Using a Document-Based Activity Structure (DBAS), teacher candidates create a disciplinary inquiry learning experience that highlights the integrative nature of the social studies in two ways: (a) across the disciplines and (b) with literacy.

K–12 social studies teachers face curricular challenges that can thwart their efforts to engage students in historical inquiry and disciplinary thinking. Those challenges include the struggle between literacy and subject matter priorities, the press for content coverage over interpretation, and the scarcity of good classroom resources.

The Task: Given such challenges, we developed a task that structures teacher candidates’ knowledge development of historical inquiry and disciplinary thinking. Reisman’s (2012a, 2012b) activity structure for the teaching of historical inquiries focuses on discipline-specific literacy instruction—the document-based lesson. We adapted Reisman’s work to create a Document-Based Activity Structure (DBAS) to guide candidates’ thinking and curricular decision-making. The DBAS delineates core practices for historical inquiry (Fogo, 2014) within three sequential lesson segments: (a) framing the inquiry and building background knowledge, (b) employing sources, and (c) determining and communicating results. Using such a structure allows the complex teaching practices within each segment to be decomposed, examined, and practiced independently of the larger framework. The DBAS, then, provides a practical tool for candidates to make sense of the complexities in social studies teaching and learning and scaffolds their future social studies curriculum work.
************
Your objective — According to the passage on the Document-Based Activity Structure, what are its three sequential lesson segments? Rely only on the passage on the Document-Based Activity Structure.

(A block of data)
************
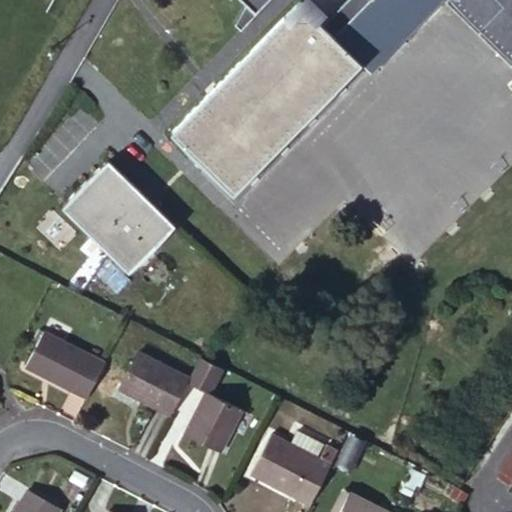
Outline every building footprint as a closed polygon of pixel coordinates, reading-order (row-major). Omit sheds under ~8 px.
[(449,0),(510,60),(511,58),(511,0),(341,0),(322,19),(302,0),(296,0),(172,126),(236,187),(363,60),(368,65),(431,0),(449,0)] [(241,0),(256,13),(270,0),(241,0)] [(110,157),(64,203),(129,267),(175,221),(110,157)] [(86,396),(106,358),(44,326),(24,364),(86,396)] [(141,400),(171,415),(188,378),(188,377),(137,352),(120,383),(143,395),(141,400)] [(188,377),(188,378),(204,386),(206,382),(213,385),(224,365),(200,352),(188,377)] [(143,395),(120,383),(117,389),(141,400),(143,395)] [(208,388),(186,432),(221,450),(242,406),(226,397),(208,388)] [(330,462),(337,448),(322,440),(295,426),(287,440),(330,462)] [(250,471),(311,502),(330,462),(287,440),(270,430),(250,471)] [(497,474),(497,476),(507,482),(511,474),(511,465),(505,460),(500,467),(498,471),(497,474)] [(27,487),(12,511),(56,511),(60,506),(27,487)] [(338,511),(350,490),(343,487),(330,511),(338,511)] [(393,511),(350,490),(338,511),(393,511)]
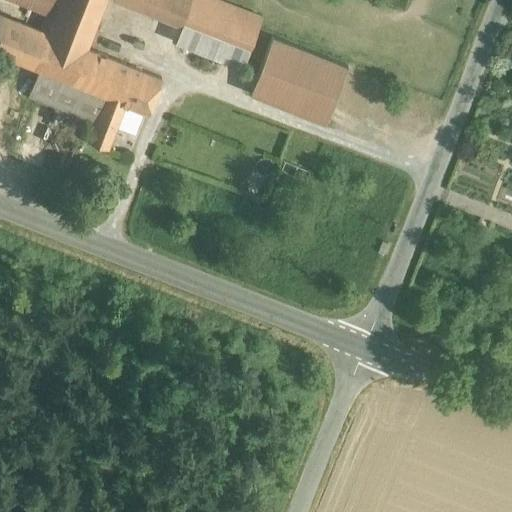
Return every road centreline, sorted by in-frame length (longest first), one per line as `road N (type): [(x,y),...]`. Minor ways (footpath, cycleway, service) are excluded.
road 1 (unclassified): [(0,205),(367,350)]
road 2 (unclassified): [(503,0),(367,350)]
road 3 (unclassified): [(301,511),(367,350)]
road 4 (unclassified): [(367,350),(511,408)]
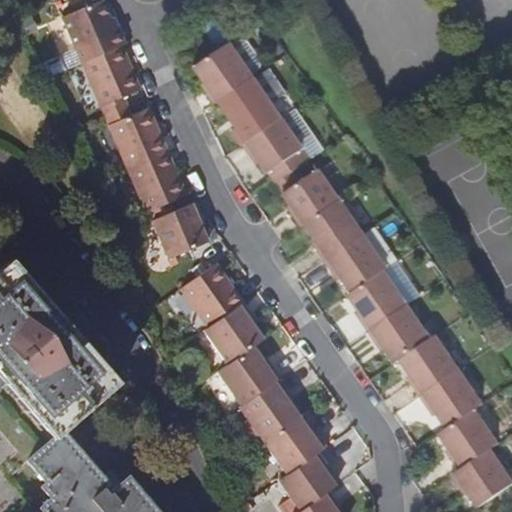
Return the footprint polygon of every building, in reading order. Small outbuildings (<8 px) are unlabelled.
************
Solution to the problem — Framing the inquiry and building background knowledge, employing sources, and determining and communicating results.